А рядом стоял Сергей Крутов.
Они жили в одном доме, учились в одной школе. Вместе занимались боксом и вместе пошли в училище.
Вместе они получили назначение и в 8-й воздушнодесантный корпус.
Нравом друзья отличались немало.
Дружить с Василием Ладейниковым было нелегко. Характер у него был прямой, резкий, бескомпромиссный. Одинаково, что в третьем классе школы, что на последнем году училища. Только там речь шла о том, чтобы взять вину на себя за грехи Сережки Крутова, коль скоро наказание грозит всему классу, а Сережка не признается. А здесь — о том, чтобы категорически отказаться от должности командира курсантского взвода в тылу и добиться, дойдя до генерала, чтоб послали на фронт.
Откуда такой характер? От отца, тоже военного, политработника? Или от матери — секретаря одного из московских райкомов? Они погибли в автомобильной катастрофе, когда их сын учился в десятом классе. И хотя у отца и матери были влиятельные друзья, пытавшиеся помогать ему. Ладейников не только сам, без протекции, поступил в училище, но еще и умудрялся заботиться об оставшейся в Москве младшей сестре. Помощь он вежливо, но твердо отвергал.
А Крутов был другим. Он тоже увлекался спортом, неплохо учился и обладал хорошим, даже добрым характером. А вернее, у него вообще не было характера. Он всегда соглашался с последним выступавшим, шел туда, куда шло большинство, ни в чем никому не мог отказать, а потому вечно всех обманывал.
Любил пошалить, но не повиниться в своих шалостях, подраться, но лучше, если вдвоем на одного, затеять какую-нибудь авантюру, но желательно чужими руками…
Особого энтузиазма в связи с назначением на фронт Крутов не испытывал, но и уклоняться не собирался.
На фронт так на фронт.
И вот теперь они летели вдвоем — он и Василий Ладейников — оба лейтенанты-десантники.
Так сидели они рядом, размышляя о былом, о жизни, которая еще вчера была их жизнью, а теперь казалась такой же далекой, как покинутая ими земля. Сквозь ровный рокот моторов стал доноситься, нарастая, гул, сначала легкие, а потом все более громкие хлопки, треск и завывания — самолет пролетал над линией фронта.
Неожиданно раздался чудовищный грохот, лязг, свист, машину подбросило вверх, качнуло в сторону, швырнуло вниз, моторы как-то странно взревели.

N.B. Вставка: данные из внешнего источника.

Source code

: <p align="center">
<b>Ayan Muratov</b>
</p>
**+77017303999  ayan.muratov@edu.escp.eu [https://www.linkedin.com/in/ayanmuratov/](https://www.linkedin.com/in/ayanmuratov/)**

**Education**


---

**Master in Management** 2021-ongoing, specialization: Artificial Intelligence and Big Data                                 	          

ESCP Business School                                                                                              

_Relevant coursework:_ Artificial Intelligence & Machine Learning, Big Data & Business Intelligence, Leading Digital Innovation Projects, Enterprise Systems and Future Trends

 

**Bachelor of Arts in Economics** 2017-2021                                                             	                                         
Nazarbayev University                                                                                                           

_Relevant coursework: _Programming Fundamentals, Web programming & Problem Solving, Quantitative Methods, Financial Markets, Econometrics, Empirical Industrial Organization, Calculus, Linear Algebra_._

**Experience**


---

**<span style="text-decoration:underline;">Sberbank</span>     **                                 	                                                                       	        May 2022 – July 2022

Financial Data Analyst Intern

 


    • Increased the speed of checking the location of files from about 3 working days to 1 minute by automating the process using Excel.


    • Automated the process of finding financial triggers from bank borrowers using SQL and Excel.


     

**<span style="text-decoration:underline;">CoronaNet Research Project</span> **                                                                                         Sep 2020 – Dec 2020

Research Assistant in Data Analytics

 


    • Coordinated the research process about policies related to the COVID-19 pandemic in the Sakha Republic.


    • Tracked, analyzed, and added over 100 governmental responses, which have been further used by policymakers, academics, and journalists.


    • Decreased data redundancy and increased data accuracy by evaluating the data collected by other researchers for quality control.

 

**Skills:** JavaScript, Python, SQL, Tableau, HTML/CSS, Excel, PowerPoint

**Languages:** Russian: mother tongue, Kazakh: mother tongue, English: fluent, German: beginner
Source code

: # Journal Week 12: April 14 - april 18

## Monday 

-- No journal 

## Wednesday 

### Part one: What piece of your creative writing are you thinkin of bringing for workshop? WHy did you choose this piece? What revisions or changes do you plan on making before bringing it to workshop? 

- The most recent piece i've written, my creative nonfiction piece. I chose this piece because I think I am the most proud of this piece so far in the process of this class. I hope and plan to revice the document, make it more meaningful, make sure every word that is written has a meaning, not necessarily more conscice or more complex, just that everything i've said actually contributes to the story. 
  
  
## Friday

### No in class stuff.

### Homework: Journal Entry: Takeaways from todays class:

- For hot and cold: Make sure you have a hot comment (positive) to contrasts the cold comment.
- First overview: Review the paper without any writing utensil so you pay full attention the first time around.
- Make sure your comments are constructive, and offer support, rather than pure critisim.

Обернутые брезентом тюки заскользили по кабине, толкая десантников.
В стенах самолета словно открыли иллюминаторы — возникли отверстия с рваными краями. Сразу стало холодно. Ветер ворвался сквозь пробоины, засвистел по кабине, запорошил ее мелким сухим снегом.
Посветлело от полосующих небо голубых лучей прожекторов, цветных пунктиров трассирующих пуль, от зарева близких и дальних разрывов. Внизу вся земля полыхала огнем, гремела, стонала.
А наверху, спокойное, бесконечное, неподвижно висело черное небо, и подмигивали с него тусклые, в морозной дымке белые звезды.
Когда раздался взрыв, Крутов с силой сжал руку Ладейникова, прижался к нему.
Ладейников не пошевелился.
Летели еще долго, бесконечно долго, как казалось десантникам.
Наконец пошли на снижение.
Вышел летчик, неуклюжий в теплом комбинезоне. Подал знак «Приготовиться!».
Люди встали, проверили парашюты, снаряжение, оружие, застыли в ожидании.